* **Exercises to complete**
a) Can you copy the library FAQ word for word, starting with "parse steps" and going on through "bs4 allowed?"?
b) What comes next in the library FAQ? Write the part that follows its last sentence.

* **Selected passage**
────

How to, FAQ

What you need to know to use this library

You know how to use scrapy/parsel library
You know css selectors*
You know xpath selectors*
Optional You know regex

* for avoid manually write selectors - see easy selectors page

How this library works?

At a high level performs the following steps:

Prepare class steps

collect all types for Fields objects
collect all attributes names for Fields objects
collect all Fields objects

parse steps

accept markup argument, convert to parsel.Selector object if markup is str or bytes
passes the markup to the Field object
all methods are executed from left to right
If there are no errors and auto_type is enabled, it converts the received value based on the annotation

Sequence diagram

bs4 allowed?

Yes you can! But you will lose all the features and profits of this library!

Also, you will complicate your code and debugging if you don't use fields objects.

────

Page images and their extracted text
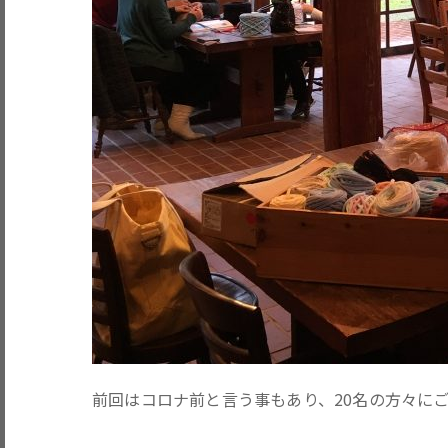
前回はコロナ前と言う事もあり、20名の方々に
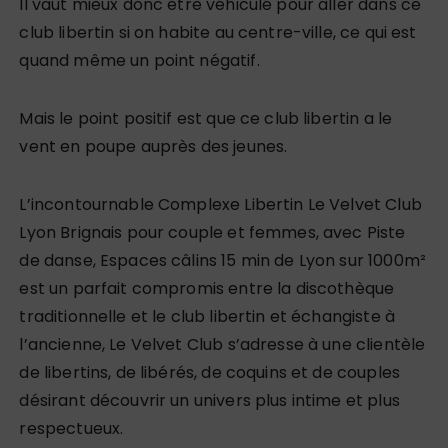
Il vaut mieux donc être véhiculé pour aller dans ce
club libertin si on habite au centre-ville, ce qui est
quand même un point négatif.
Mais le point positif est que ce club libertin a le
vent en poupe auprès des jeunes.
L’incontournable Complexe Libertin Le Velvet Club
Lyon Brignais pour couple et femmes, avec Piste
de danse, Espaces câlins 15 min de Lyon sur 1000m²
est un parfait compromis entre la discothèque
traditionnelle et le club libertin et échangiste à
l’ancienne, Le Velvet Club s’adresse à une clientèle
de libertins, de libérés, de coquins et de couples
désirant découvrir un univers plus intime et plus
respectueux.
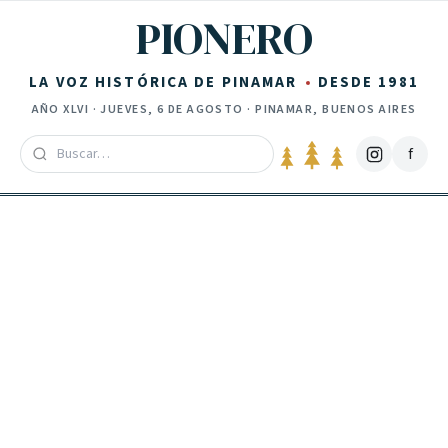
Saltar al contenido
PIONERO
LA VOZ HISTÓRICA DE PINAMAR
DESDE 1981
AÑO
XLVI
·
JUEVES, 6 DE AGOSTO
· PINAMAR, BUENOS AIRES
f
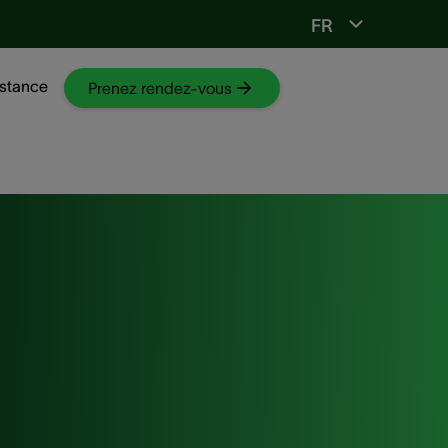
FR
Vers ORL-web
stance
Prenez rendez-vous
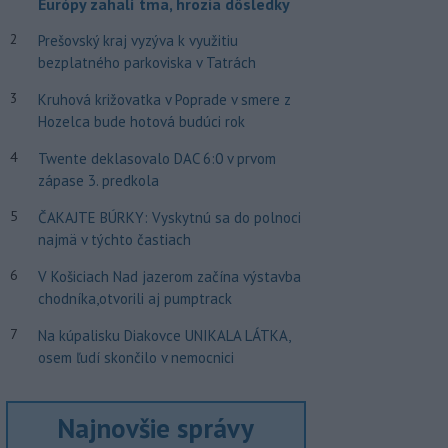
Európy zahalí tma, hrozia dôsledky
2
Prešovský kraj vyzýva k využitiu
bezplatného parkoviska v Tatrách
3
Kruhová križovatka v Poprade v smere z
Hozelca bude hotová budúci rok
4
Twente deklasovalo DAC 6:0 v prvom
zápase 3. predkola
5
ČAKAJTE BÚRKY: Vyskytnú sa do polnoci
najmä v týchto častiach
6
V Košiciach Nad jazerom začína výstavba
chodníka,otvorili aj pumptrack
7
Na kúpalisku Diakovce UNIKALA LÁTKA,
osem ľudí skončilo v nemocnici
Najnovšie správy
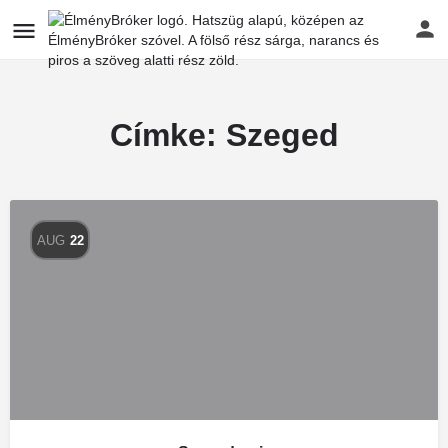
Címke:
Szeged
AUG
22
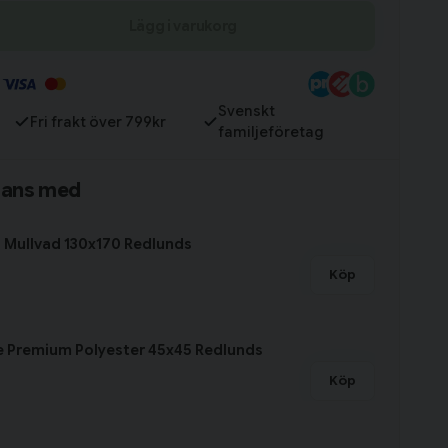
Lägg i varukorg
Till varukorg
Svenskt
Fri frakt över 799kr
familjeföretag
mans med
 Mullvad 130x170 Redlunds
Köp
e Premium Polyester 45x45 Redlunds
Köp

────

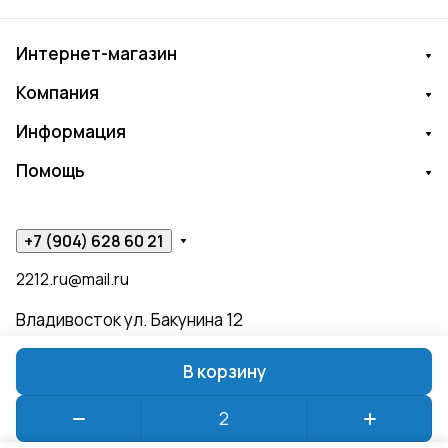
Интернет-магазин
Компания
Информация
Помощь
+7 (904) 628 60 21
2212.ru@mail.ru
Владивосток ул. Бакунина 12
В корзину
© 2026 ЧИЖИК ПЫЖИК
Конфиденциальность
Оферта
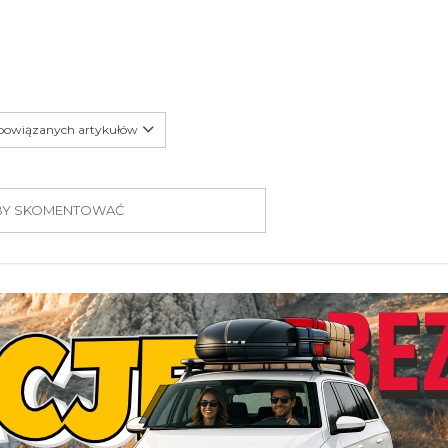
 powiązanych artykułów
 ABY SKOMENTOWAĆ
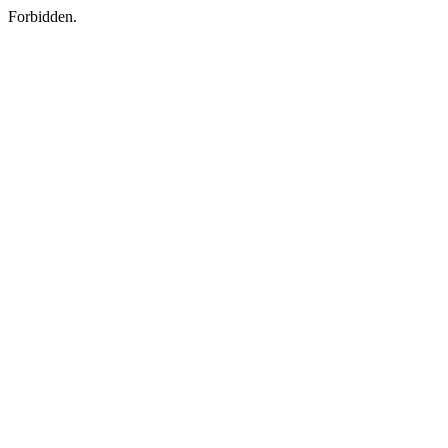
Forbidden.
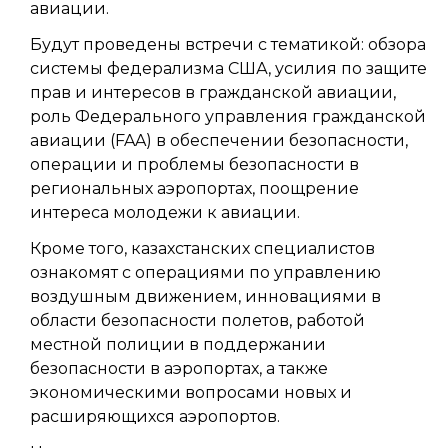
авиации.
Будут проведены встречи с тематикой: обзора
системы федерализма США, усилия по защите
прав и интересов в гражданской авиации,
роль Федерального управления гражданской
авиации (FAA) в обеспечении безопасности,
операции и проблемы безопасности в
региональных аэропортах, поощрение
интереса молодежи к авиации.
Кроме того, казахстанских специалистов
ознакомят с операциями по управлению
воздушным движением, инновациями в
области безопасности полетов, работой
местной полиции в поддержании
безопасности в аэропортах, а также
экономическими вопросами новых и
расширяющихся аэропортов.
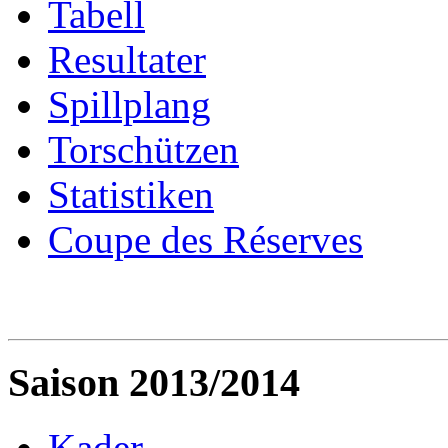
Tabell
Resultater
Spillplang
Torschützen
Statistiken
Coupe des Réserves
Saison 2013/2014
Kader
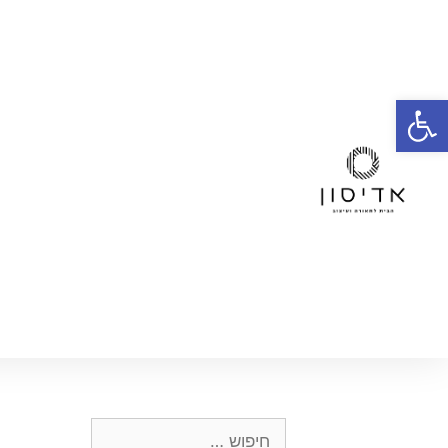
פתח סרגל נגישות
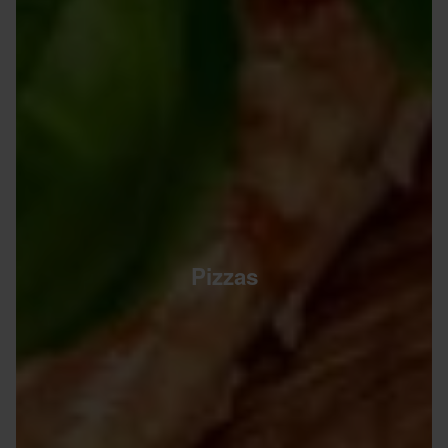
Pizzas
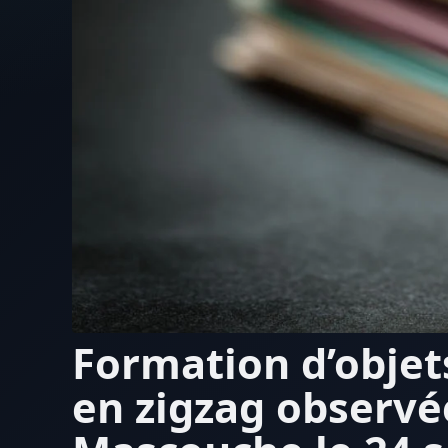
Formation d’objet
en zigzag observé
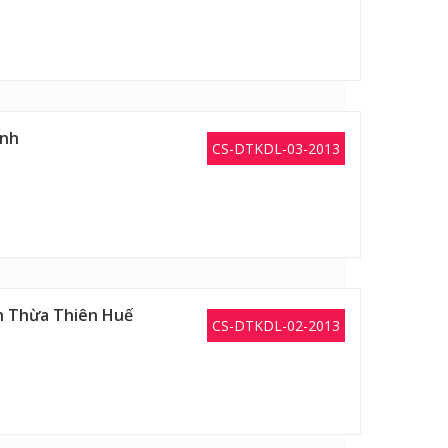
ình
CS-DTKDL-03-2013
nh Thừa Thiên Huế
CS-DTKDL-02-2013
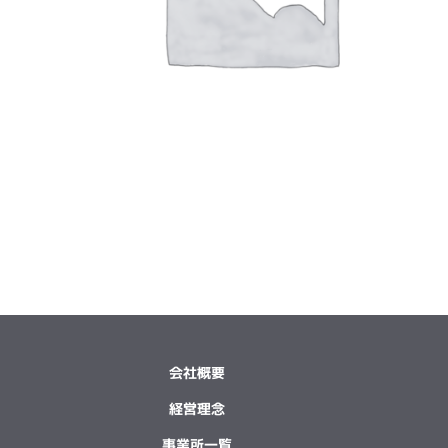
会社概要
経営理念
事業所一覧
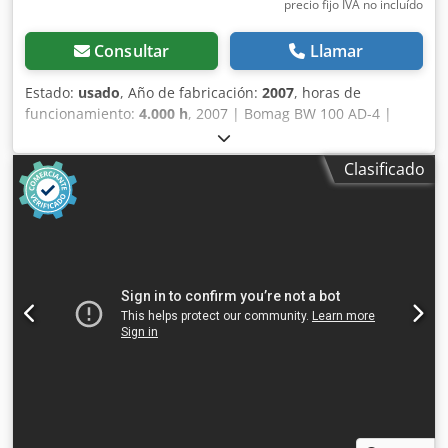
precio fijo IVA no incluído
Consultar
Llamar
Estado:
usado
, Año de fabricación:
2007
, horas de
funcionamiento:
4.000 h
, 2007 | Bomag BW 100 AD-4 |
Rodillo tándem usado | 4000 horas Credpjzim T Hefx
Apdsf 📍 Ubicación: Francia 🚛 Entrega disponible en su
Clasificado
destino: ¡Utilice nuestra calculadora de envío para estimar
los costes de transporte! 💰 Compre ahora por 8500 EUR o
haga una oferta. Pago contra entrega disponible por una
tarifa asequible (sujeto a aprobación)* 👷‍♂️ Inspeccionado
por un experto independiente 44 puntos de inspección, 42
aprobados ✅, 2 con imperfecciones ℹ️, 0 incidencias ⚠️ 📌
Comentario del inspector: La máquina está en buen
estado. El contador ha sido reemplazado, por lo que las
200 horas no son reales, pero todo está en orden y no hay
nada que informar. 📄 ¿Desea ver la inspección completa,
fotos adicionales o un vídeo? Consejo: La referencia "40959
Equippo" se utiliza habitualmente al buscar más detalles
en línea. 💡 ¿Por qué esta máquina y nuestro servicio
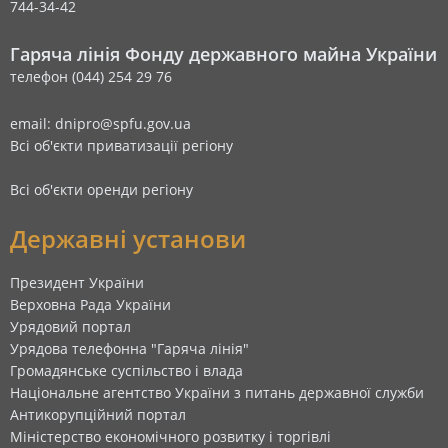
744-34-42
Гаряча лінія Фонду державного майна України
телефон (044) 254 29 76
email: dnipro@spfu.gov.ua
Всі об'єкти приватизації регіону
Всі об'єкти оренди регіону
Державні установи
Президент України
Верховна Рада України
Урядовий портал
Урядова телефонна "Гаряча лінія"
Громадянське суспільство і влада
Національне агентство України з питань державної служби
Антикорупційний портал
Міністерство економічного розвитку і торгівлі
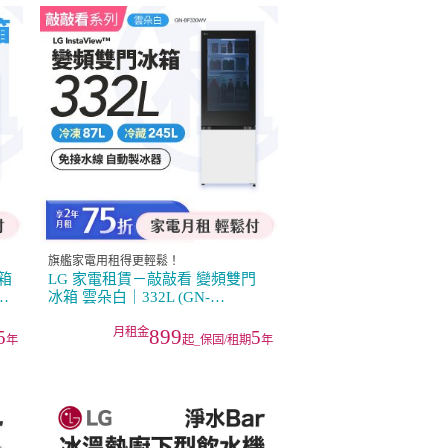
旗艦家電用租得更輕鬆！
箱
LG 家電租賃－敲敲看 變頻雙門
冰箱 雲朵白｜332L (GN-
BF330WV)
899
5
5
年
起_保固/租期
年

────

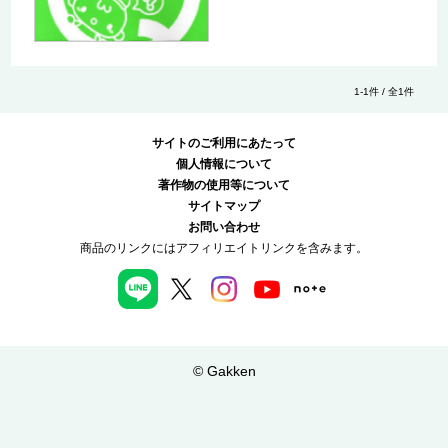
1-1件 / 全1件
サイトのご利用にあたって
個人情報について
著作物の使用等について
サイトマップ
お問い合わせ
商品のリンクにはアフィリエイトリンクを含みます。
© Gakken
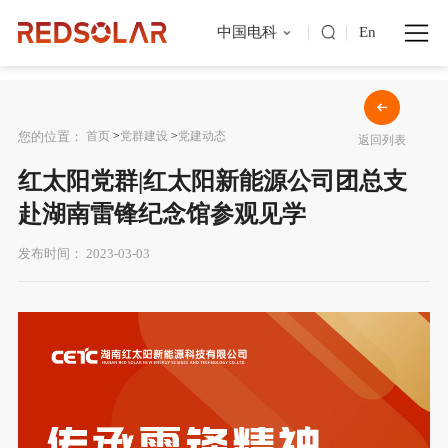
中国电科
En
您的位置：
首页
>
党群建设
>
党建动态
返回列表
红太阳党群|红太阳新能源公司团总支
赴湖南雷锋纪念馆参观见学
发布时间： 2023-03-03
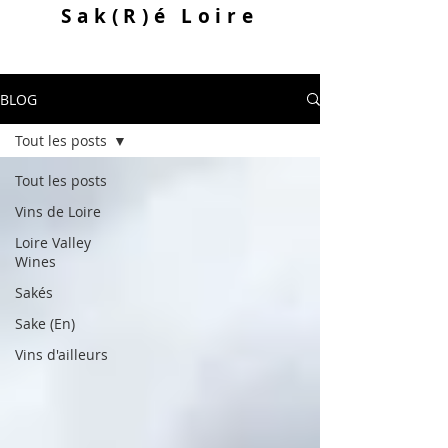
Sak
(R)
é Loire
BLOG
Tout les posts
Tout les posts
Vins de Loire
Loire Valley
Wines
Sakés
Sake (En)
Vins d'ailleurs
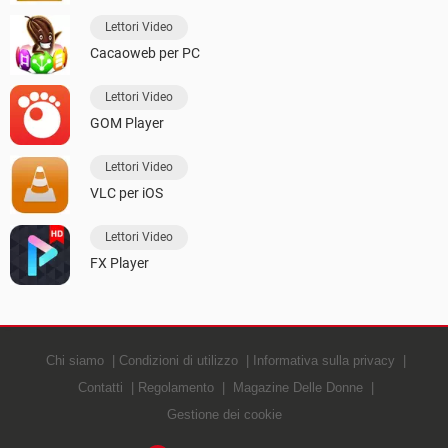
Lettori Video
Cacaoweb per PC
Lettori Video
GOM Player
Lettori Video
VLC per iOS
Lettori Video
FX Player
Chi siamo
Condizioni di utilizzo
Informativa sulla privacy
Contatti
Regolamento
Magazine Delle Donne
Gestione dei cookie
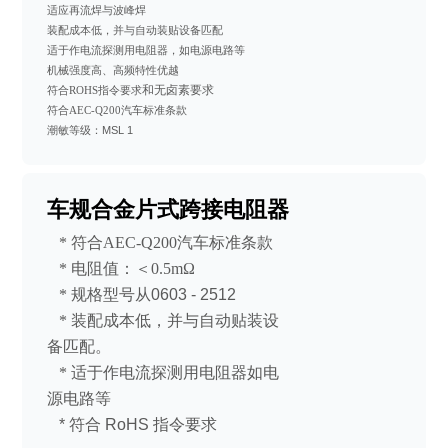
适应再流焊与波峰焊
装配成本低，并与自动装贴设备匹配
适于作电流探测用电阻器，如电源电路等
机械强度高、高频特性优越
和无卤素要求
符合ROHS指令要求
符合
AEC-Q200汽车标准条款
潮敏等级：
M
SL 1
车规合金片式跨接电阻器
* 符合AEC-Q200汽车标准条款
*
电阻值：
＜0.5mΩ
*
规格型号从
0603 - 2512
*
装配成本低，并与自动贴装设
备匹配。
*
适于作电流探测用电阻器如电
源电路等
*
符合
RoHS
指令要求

────

* **Responses to the exercise**
a)
parse steps

accept markup argument, convert to parsel.Selector object if markup is str or bytes
passes the markup to the Field object
all methods are executed from left to right
If there are no errors and auto_type is enabled, it converts the received value based on the annotation

Sequence diagram

bs4 allowed?

b)
# Note: bs4 is not recommended: you will lose performance and core library functions!
from typing import Any

from bs4 import BeautifulSoup
from scrape_schema import BaseSchema, sc_param


class Schema(BaseSchema):
    def __init__(self, markup: Any):
        super().__init__(markup)
        self.soup = BeautifulSoup(markup, "lxml")

    @sc_param
    def h1(self):
        return self.soup.find("h1").text

    @sc_param
    def urls(self):
        return [li.find("a").get("href") for li in self.soup.find_all("li")]

    # I'm too lazy to write more :D


if __name__ == '__main__':
    text = """
            <html>
                <body>
                    <h1>Hello, Parsel!</h1>
                    <ul>
                        <li><a href="http://example.com">Link 1</a></li>
                        <li><a href="http://scrapy.org">Link 2</a></li>
                    </ul>
                    <script type="application/json">{"a": ["b", "c"]}</script>
                </body>
            </html>"""
    print(Schema(text).dict())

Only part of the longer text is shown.